Tumblr sabbatical while I tackle an insanely busy few months. In the meantime, enjoy this:

3:29

aesthetic-nirvana: I know this is a question that could be taken the wrong way depending on your perception of the word, but do you think you were always intelligent? Or was intelligence something you taught yourself. Honestly, I'm sure you always had the capacity, but maybe just not the focus. How did you teach yourself to stay so focused? As you said, you went from failing high school, to working on your PhD. That's very inspirational.
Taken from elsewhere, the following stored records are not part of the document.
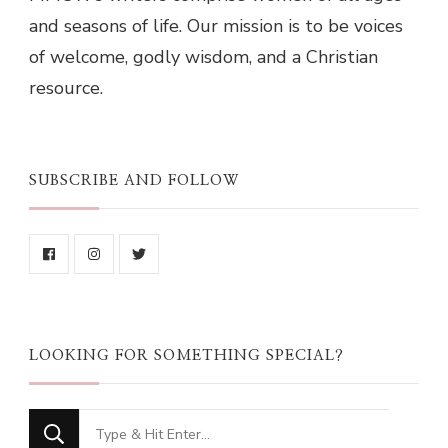
and seasons of life. Our mission is to be voices
of welcome, godly wisdom, and a Christian
resource.
SUBSCRIBE AND FOLLOW
LOOKING FOR SOMETHING SPECIAL?
Looking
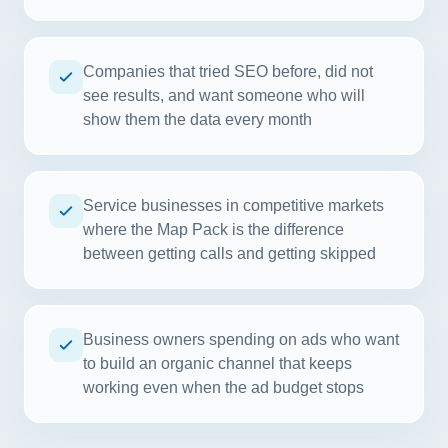
Companies that tried SEO before, did not
see results, and want someone who will
show them the data every month
Service businesses in competitive markets
where the Map Pack is the difference
between getting calls and getting skipped
Business owners spending on ads who want
to build an organic channel that keeps
working even when the ad budget stops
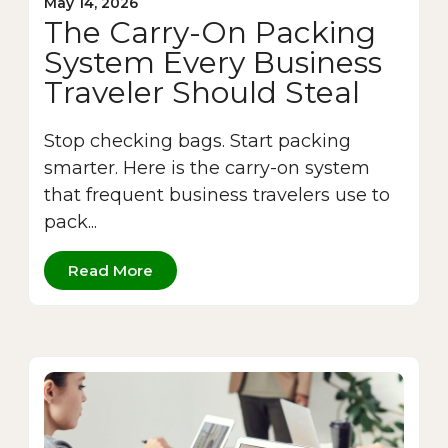
May 14, 2026
The Carry-On Packing
System Every Business
Traveler Should Steal
Stop checking bags. Start packing
smarter. Here is the carry-on system
that frequent business travelers use to
pack...
Read More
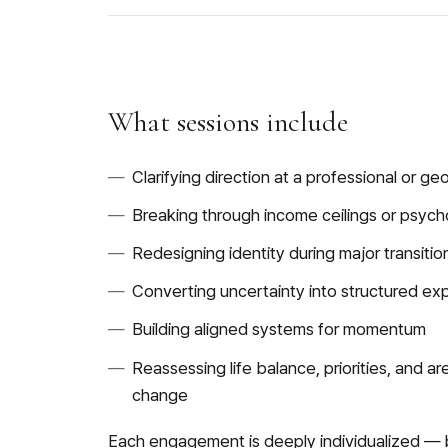
What sessions include
Clarifying direction at a professional or g
Breaking through income ceilings or psych
Redesigning identity during major transitio
Converting uncertainty into structured ex
Building aligned systems for momentum
Reassessing life balance, priorities, and a
change
Each engagement is deeply individualized — 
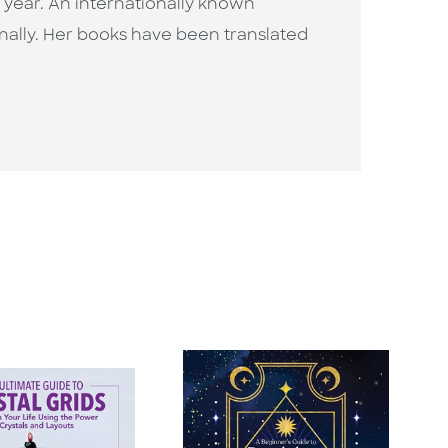
he year. An internationally known
nally. Her books have been translated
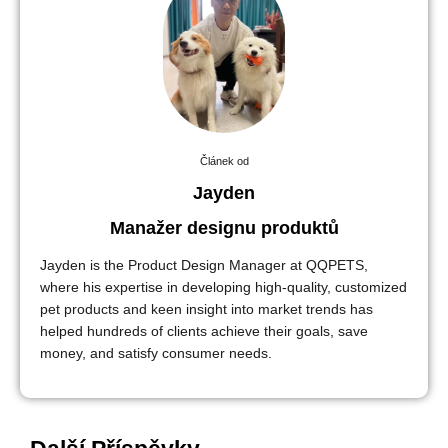
Článek od
Jayden
Manažer designu produktů
Jayden is the Product Design Manager at QQPETS,
where his expertise in developing high-quality, customized
pet products and keen insight into market trends has
helped hundreds of clients achieve their goals, save
money, and satisfy consumer needs.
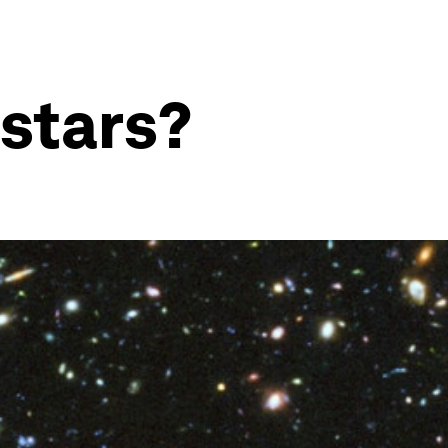
stars?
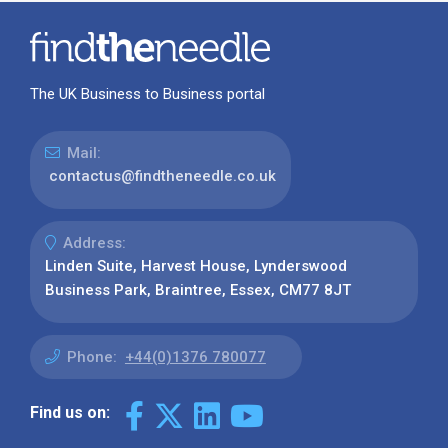
The UK Business to Business portal
Mail:
contactus@findtheneedle.co.uk
Address:
Linden Suite, Harvest House, Lynderswood
Business Park, Braintree, Essex, CM77 8JT
Phone:
+44(0)1376 780077
Find us on:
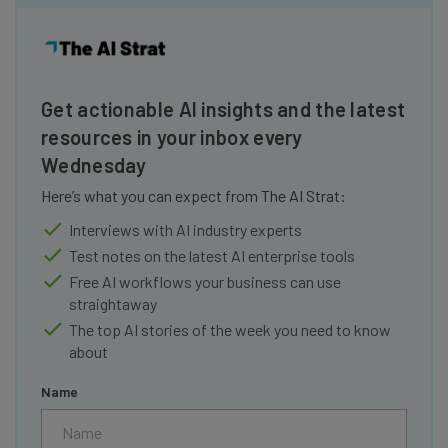
Get actionable AI insights and the latest
resources in your inbox every
Wednesday
Here’s what you can expect from The AI Strat:
Interviews with AI industry experts
Test notes on the latest AI enterprise tools
Free AI workflows your business can use
straightaway
The top AI stories of the week you need to know
about
Name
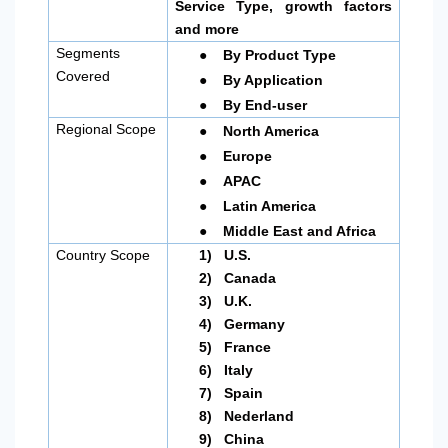
Service Type, growth factors
and more
●
Segments
By Product Type
●
Covered
By Application
●
By End-user
●
Regional Scope
North America
●
Europe
●
APAC
●
Latin America
●
Middle East and Africa
Country Scope
1)
U.S.
2)
Canada
3)
U.K.
4)
Germany
5)
France
6)
Italy
7)
Spain
8)
Nederland
9)
China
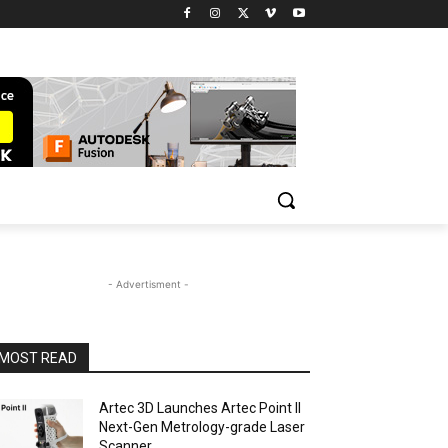
- Advertisment -
MOST READ
Artec 3D Launches Artec Point II
Next-Gen Metrology-grade Laser
Scanner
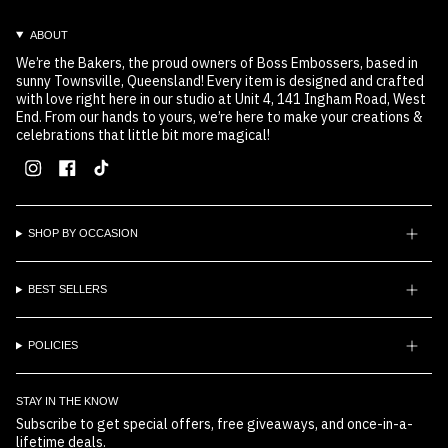
ABOUT
We’re the Bakers, the proud owners of Boss Embossers, based in
sunny Townsville, Queensland! Every item is designed and crafted
with love right here in our studio at Unit 4, 141 Ingham Road, West
End. From our hands to yours, we’re here to make your creations &
celebrations that little bit more magical!
Instagram
Facebook
TikTok
SHOP BY OCCASION
BEST SELLERS
POLICIES
STAY IN THE KNOW
Subscribe to get special offers, free giveaways, and once-in-a-
lifetime deals.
Intelligence and academic success are only loosely interlaced. I’m not very intelligent. I’ve never had a very good memory, I’m easily distracted, and it can take me a while to clarify an idea in my mind before I feel confident enough to express it verbally. But I try to supplant my shortcomings by being extremely stubborn with my work! I stick to it even when it feels excruciatingly difficult. Naturally intelligent people like to brag about completing A+ work in a ridiculously short amount of time, well, that’s not me. I take a long time and I agonise over my work. I realised intelligence was perhaps not the most crucial thing after witnessing a former friend with the IQ of a genius drop out of a Bachelor’s degree because it was too overwhelming. It’s just as important to be determined, organised, informed of what’s required of you, willing to take risks, realistic about the pain involved in achieving success, and committed to producing something you can be proud of.